Muchos arqueros tiraron sus arcos y salieron corriendo, otros fueron masacrados en el sitio. Kyriell terminó capturado, y el ejército inglés quedó destrozado: se habla de entre 2.000 y casi 4.000 muertos (algunas crónicas dicen hasta 3.774) y más de 900 prisioneros. Las bajas francesas y bretonas fueron mucho menores, menos de 1.000.

Lo más importante no fueron solo los números, sino lo que significó: los arcos largos ingleses, que habían sido invencibles durante décadas, ya no servían tanto contra la artillería. Formigny fue una de las primeras batallas donde los cañones de campo decidieron el resultado. Los ingleses que sobrevivieron huyeron en desbandada hacia Caen. Fue una derrota total y humillante.

Las Consecuencias y Por Qué Fue Tan Importante

Después de Formigny, todo fue cuesta abajo para los ingleses. En junio cayó Caen, y para agosto de 1450 prácticamente toda Normandía estaba de nuevo en manos francesas. Solo quedó Calais como último pedacito inglés en el continente.

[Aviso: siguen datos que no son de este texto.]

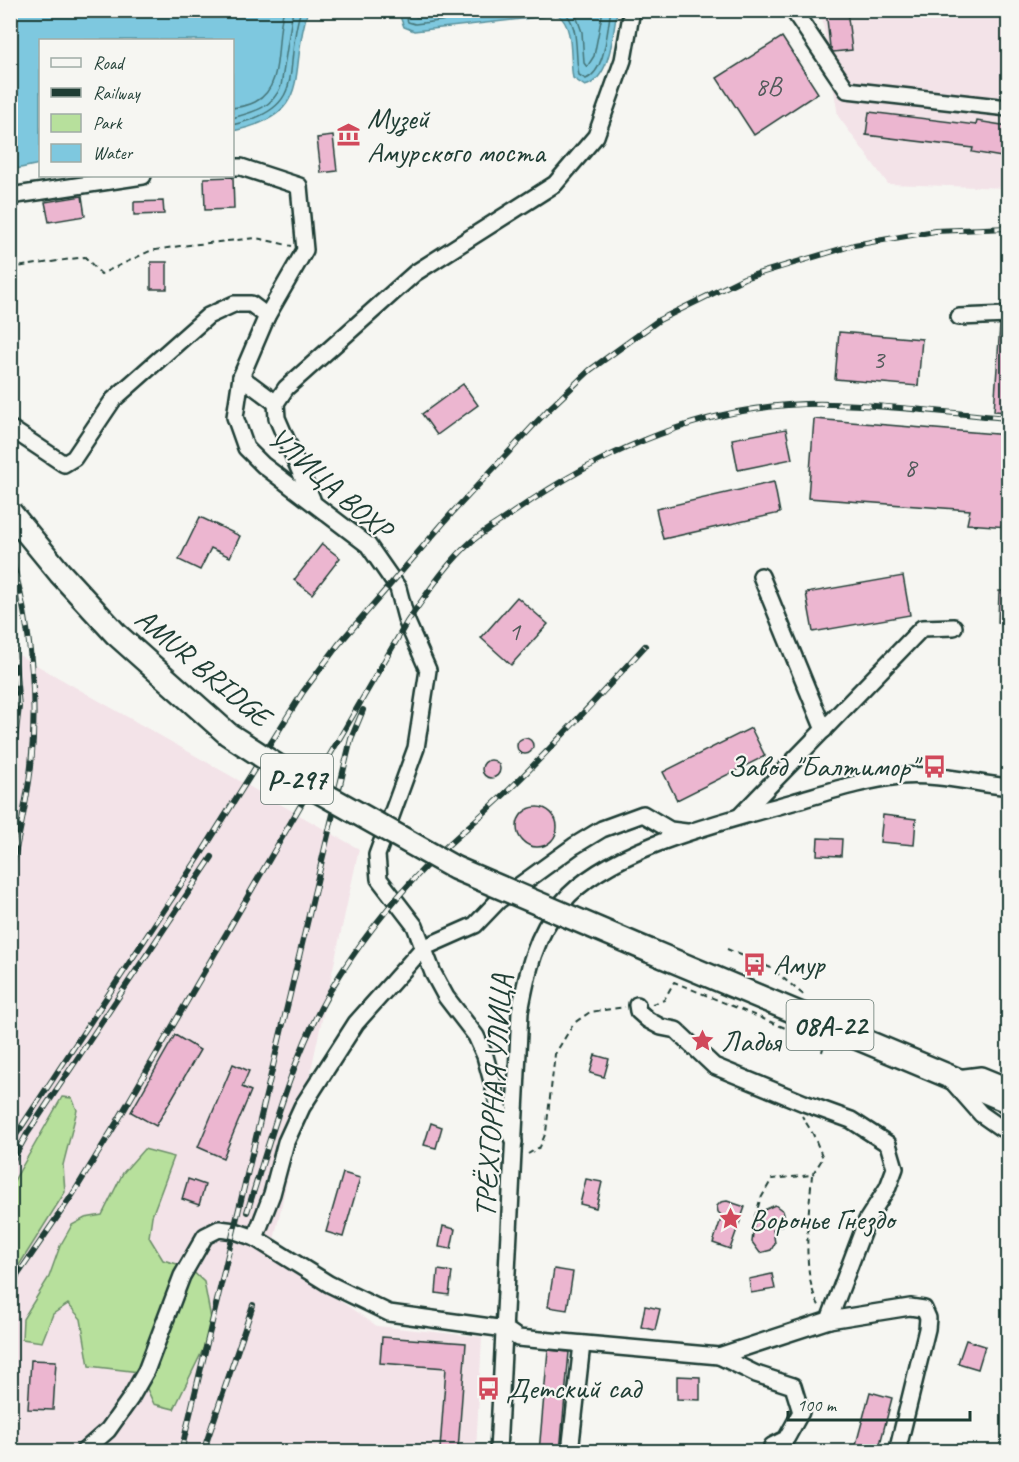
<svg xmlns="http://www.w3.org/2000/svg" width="1019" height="1462" font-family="Caveat,sans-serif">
<rect width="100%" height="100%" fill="#f6f6f2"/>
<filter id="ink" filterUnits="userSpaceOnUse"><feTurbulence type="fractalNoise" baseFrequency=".0167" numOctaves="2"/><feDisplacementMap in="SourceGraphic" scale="12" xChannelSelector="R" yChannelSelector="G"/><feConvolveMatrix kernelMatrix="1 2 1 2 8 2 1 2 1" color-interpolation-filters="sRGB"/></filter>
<g filter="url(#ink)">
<g fill="#f3e3e8">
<polygon points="821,11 1008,11 1008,188 888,184 838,116"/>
<polygon points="10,650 359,849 271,1254 377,1326 482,1337 476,1451 11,1451"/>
</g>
<g fill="#b7e09c" stroke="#6b8e68" stroke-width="1.5">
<polygon points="62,1097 72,1098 77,1110 63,1165 65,1192 11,1278 11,1186"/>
<polygon points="144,1149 174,1157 152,1216 149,1237 163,1260 188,1267 204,1282 213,1329 174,1409 154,1404 139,1372 89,1366 81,1319 68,1304 53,1314 42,1342 22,1339 23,1319 49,1277 60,1246 72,1225 85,1218 102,1215 123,1173"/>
</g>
<g fill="#7ec8df" stroke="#58909b" stroke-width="1.5">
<path d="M 11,10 L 308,10 L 308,11 C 287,71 317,114 233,131 L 232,40 L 40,40 L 40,164 L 11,170 Z"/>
<path d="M 398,11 L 398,10 L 617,11 C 613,32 611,79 585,86 L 573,78 C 569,59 575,27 558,15 L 414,31 L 404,27 Z"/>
</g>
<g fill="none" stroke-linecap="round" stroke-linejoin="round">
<g stroke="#457578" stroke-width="1.5">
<polyline points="404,10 408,22 415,24 529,10"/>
<polyline points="412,10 416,17 472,10"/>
<path d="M 562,10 C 581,24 574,55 579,75 L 586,79 C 606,71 607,29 611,10"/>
<polyline points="574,10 582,32 584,63 587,67 594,56 603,10"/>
<path d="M 232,108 C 240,107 249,105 255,102 C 286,87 274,38 284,10"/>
<path d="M 232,118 C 254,112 272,108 281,86 L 293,10"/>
<path d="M 232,125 C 312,107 281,69 301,10"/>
</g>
</g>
<g fill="#ecb6d0" stroke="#1f3d34" stroke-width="1.5">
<polygon points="826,10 847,10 852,50 833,52 830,47"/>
<polygon points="782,37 818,93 754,135 717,78"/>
<polygon points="869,112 976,125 977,121 1008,126 1008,158 972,152 973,148 866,135"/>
<polygon points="333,136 337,171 321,173 317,138"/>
<polygon points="233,177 234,209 205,210 204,178"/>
<polygon points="82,196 85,216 49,222 45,202"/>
<polygon points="163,201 164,214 134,215 134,202"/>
<rect x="151" y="262" width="16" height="27"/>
<polygon points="1000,325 1008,325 1008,412 994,411"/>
<polygon points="839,332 922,339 918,386 835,379"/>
<polygon points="463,384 478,405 437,435 422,414"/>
<polygon points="814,419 1008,435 1008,527 967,524 970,510 808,498"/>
<polygon points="786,429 792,459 738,470 732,439"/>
<polygon points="774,482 780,513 663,539 656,509"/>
<polygon points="200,517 240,536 230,557 211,548 200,570 179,560"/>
<polygon points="322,544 340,558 312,594 294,580"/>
<polygon points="903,576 910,615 813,632 806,593"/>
<polygon points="999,591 1008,591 1008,623 998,623"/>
<polygon points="517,597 548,624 511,665 481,638"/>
<polygon points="751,728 765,756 677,800 663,772"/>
<circle cx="525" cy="746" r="8"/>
<circle cx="491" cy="769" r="9"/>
<circle cx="537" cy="827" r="20"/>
<polygon points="883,815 916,819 914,845 880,842"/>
<polygon points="818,838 842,839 841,856 817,855"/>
<polygon points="175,1035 200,1050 156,1126 131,1112"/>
<polygon points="595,1055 609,1059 604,1077 590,1073"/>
<polygon points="233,1064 249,1071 242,1087 251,1091 223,1158 198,1147"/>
<polygon points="431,1123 442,1127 436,1148 424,1145"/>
<polygon points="343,1173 360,1178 343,1237 326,1232"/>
<polygon points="188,1179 205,1185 199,1205 182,1199"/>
<polygon points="586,1179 602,1182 596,1208 580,1204"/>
<polygon points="727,1201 745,1207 730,1249 713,1243 722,1216 718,1212 717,1206 721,1202"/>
<polygon points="775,1205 783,1211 785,1219 781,1226 773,1230 775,1243 771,1250 760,1253 752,1242 755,1216 759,1220 764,1210"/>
<polygon points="443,1226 455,1229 451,1249 439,1247"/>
<polygon points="554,1269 573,1272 567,1310 548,1307"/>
<polygon points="438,1270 452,1272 449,1295 436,1293"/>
<polygon points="772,1274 775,1289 751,1293 749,1279"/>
<polygon points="645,1306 660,1309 655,1330 641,1327"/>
<polygon points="382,1337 466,1343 458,1450 440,1449 446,1368 380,1363"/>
<polygon points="966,1340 985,1346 978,1369 958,1363"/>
<polygon points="548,1350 569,1352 560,1452 539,1452"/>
<polygon points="31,1360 56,1361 53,1410 28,1409"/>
<polygon points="677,1376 700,1377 700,1400 677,1399"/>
<polygon points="870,1392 892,1398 878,1452 854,1452"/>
</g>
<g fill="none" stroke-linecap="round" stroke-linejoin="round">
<defs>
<g id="minor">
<polyline points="793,10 847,90 1008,108"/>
<polyline points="232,167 241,167 299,186 305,250 267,316 241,377 235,417 246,448 263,465 368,545 398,588 407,622 428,670 416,748 377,855 379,879 415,926 433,973 446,997 476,1036 485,1056 501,1114 514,1142"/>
<polyline points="10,196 143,176"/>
<polyline points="959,317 1008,315"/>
<polyline points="241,377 276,403"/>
<polyline points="10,428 64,464 74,458 113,400 208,316 234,304 251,304 267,316"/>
<polyline points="312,499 277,418 276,403 286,388 415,273 555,184 596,136 623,60 632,10"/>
<polyline points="761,576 824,730"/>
<polyline points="740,816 922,628 954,627"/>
<polyline points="957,1078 981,1075 1008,1086"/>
<polyline points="951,1080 981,1114 1001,1128"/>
<polyline points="255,1238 272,1194 286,1142 302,1107 356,1023 423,948 475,925 498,901 574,846 602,829 643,814 670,830 686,832"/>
<polyline points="829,1320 910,1307 924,1309 928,1318 927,1329 897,1452"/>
<polyline points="719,1356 756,1374 793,1386 801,1412 786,1439 772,1446 770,1452"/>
<polyline points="83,1452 108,1430 130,1399 146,1371 182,1276 205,1236 219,1229 235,1231 255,1238 329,1284 389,1313 505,1329 518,1338 719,1356 829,1320 867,1220 888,1187 895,1168 888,1144 851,1120 804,1103 714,1066 676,1030 661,1027 648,1020 638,1011 637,1005"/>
<path d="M 498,1452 L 520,1012 C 527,973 535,935 562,903 C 607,848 726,821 793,802 C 828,792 863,780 900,776 C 935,773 973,783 1008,787"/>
<polyline points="570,1452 582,1344"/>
</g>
<polyline id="highway" points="650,951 1008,1101"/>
</defs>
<use href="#minor" stroke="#1f3d34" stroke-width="20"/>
<use href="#highway" stroke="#1f3d34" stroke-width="27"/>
<g stroke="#1f3d34" stroke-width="2" stroke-dasharray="6 4.5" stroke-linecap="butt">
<polyline points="10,268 85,257 101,274 150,251 180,246 256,238 292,246"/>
<polyline points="727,949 771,968 806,997"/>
<polyline points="652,1004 664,1000 674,982 824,1044 822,1052"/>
<polyline points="528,1154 540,1147 546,1132 555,1054 574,1023 590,1012 625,1007"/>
<path d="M 812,1175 C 809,1211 800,1276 820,1307"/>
<polyline points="752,1228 760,1200 772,1179 812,1175 823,1158 813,1134 802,1116"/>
</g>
<use href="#minor" stroke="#f6f6f2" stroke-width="15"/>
<use href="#highway" stroke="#f6f6f2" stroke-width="22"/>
<defs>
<g id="rail">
<path d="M 10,553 C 30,621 38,695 31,766 C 27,804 17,841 10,879"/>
<polyline points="10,608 19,707 10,779"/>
<polyline points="10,1144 201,854 303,692 338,645 452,513 547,411 590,370 659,320 744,278 854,245 935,231 1008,228"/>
<polyline points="10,1165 27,1134 212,857"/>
<path d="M 247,1212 C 271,1139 291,1059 330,991 C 357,946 390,903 427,865 C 456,836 488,811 517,782 C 561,738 603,692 645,646"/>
<path d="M 10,1286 L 73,1194 L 117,1122 L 407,622 C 427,594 446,564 472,541 C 486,529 503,520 517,510 C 610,446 717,401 831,404 C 890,405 950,413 1008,418"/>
<polyline points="181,1452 338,793 351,739 363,710"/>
<polyline points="203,1452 253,1305"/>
</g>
</defs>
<use href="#rail" stroke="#1f3d34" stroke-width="6"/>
<use href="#rail" stroke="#f6f6f2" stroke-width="4" stroke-dasharray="11" stroke-linecap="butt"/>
<defs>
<polyline id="highway-bridge" points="10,512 60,573 116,634 228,734 302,782 455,868 650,951"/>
</defs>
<use href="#highway-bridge" stroke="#1f3d34" stroke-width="27" stroke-linecap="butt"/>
<use href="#highway-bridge" stroke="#f6f6f2" stroke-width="22"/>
</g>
</g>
<defs>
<symbol id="museum-bare" viewBox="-9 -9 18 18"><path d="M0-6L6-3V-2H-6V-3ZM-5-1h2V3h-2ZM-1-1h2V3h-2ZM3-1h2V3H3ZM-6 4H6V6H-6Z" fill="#d1495b" stroke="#f6f6f2" stroke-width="2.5" paint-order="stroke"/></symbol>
<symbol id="bus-bare" viewBox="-9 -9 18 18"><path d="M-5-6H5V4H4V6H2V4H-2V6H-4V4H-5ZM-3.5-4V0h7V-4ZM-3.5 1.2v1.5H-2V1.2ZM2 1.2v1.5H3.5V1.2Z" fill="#d1495b" stroke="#f6f6f2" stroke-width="2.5" paint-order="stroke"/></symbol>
<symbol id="sight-bare" viewBox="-9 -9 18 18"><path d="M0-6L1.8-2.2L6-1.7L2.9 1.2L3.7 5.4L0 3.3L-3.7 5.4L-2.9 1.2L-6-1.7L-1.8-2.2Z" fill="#d1495b" stroke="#f6f6f2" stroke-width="2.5" paint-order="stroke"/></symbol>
</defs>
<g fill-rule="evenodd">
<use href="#museum-bare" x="332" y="118" width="33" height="33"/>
<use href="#bus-bare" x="918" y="750" width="33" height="33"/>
<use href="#bus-bare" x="738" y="948" width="33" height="33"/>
<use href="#sight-bare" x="686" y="1024" width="33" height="33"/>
<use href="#sight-bare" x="714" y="1202" width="33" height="33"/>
<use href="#bus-bare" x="472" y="1372" width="33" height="33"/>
</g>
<g text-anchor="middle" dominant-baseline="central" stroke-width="4.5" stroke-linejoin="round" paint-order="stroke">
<g font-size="27" fill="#525b5b">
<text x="768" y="86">8В</text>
<text x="878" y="359">3</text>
<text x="910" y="467">8</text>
<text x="514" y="631">1</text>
</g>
<g fill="#f6f6f2" stroke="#60746d" stroke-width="1.5">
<rect x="261" y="754" width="72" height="50" rx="4.5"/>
<rect x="786.5" y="1000" width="87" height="50" rx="4.5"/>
</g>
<g font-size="28" font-weight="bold" fill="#1f3d34">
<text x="297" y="779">Р-297</text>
<text x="830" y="1025">08А-22</text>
</g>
<g font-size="30" fill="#1f3d34" stroke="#f6f6f2" text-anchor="start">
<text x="367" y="118">Музей<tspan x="367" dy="34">Амурского моста</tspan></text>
<text x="917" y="766" text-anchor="end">Завод "Балтимор"</text>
<text x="773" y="964">Амур</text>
<text x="721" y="1041">Ладья</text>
<text x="749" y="1219">Воронье Гнездо</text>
<text x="506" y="1388">Детский сад</text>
</g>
<g font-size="30" fill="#1f3d34" stroke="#f6f6f2">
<text transform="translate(330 483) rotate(41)">УЛИЦА ВОХР</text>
<text transform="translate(203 667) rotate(40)">AMUR BRIDGE</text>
<text transform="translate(493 1096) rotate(-86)">ТРЁХГОРНАЯ УЛИЦА</text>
</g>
</g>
<rect width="1019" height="1462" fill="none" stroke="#f6f6f2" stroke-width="36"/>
<rect x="18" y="18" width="983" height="1426" fill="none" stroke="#1f3d34" stroke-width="2" filter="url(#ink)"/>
<rect x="39" y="39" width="195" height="138" fill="#f6f6f2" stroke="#a0aca6" stroke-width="1.5"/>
<rect x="51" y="58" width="30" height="9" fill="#f6f6f2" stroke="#a0aca6" stroke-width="1.5"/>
<text x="93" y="69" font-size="18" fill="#1f3d34">Road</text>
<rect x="51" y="88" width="30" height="9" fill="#1f3d34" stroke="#a0aca6" stroke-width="1.5"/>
<text x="93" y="99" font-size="18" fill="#1f3d34">Railway</text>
<rect x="51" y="114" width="30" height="18" fill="#b7e09c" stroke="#a0aca6" stroke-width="1.5"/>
<text x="93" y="129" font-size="18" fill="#1f3d34">Park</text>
<rect x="51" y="144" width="30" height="18" fill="#7ec8df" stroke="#a0aca6" stroke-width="1.5"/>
<text x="93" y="159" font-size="18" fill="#1f3d34">Water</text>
<path d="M788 1411v9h182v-9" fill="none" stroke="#1f3d34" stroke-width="3"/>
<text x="797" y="1411" font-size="18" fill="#1f3d34" stroke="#f6f6f2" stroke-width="4.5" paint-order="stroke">100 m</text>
</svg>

Esta batalla destruyó el último ejército grande que tenían los ingleses en Normandía, y aceleró el final de la Guerra de los Cien Años.

Aunque la guerra oficial terminó en Castillon en 1453, Formigny fue el punto de no retorno. Para Inglaterra fue un desastre: el rey Enrique VI quedó muy debilitado y esto ayudó a que estallara poco después la Guerra de las Dos Rosas, una guerra civil interna. Para Francia, en cambio, fue una fiesta: Carlos VII consolidó su poder, el país se unió más y empezó a construirse como un Estado moderno.

Militarmente, marcó el comienzo del fin de la Edad Media: la caballería y los arcos daban paso a los cañones y a ejércitos más organizados. Hoy en día, aunque no es tan famosa como Azincourt o Orleans, Formigny se recuerda como el momento en que Francia dijo “basta” y recuperó su territorio. Fue un antes y un después en la historia de Europa.

Reflexiones Sobre lo que Cambió Realmente

Al final, la Batalla de Formigny no fue solo una pelea más en una guerra larga. Fue el símbolo de que las cosas estaban cambiando: los franceses usaron inteligencia, refuerzos oportunos y una tecnología nueva (los cañones) para vencer a un enemigo que confiaba en tácticas viejas. Mostró cómo la innovación puede darle la vuelta a todo. Para los franceses fue el triunfo que unió al reino y reforzó el nacionalismo.

Para los ingleses, el comienzo del declive en sus sueños de conquistar Francia. 

Formigny puso punto final práctico a más de un siglo de conflicto y ayudó a moldear la Europa que vino después. Si te gusta la historia, es una de esas batallas que merece más atención: no por ser la más épica en número de muertos, sino por lo que representó. Un ejército que parecía invencible se derrumbó en un solo día gracias a cañones y una buena coordinación. ¡Y así, sin más, terminó una era!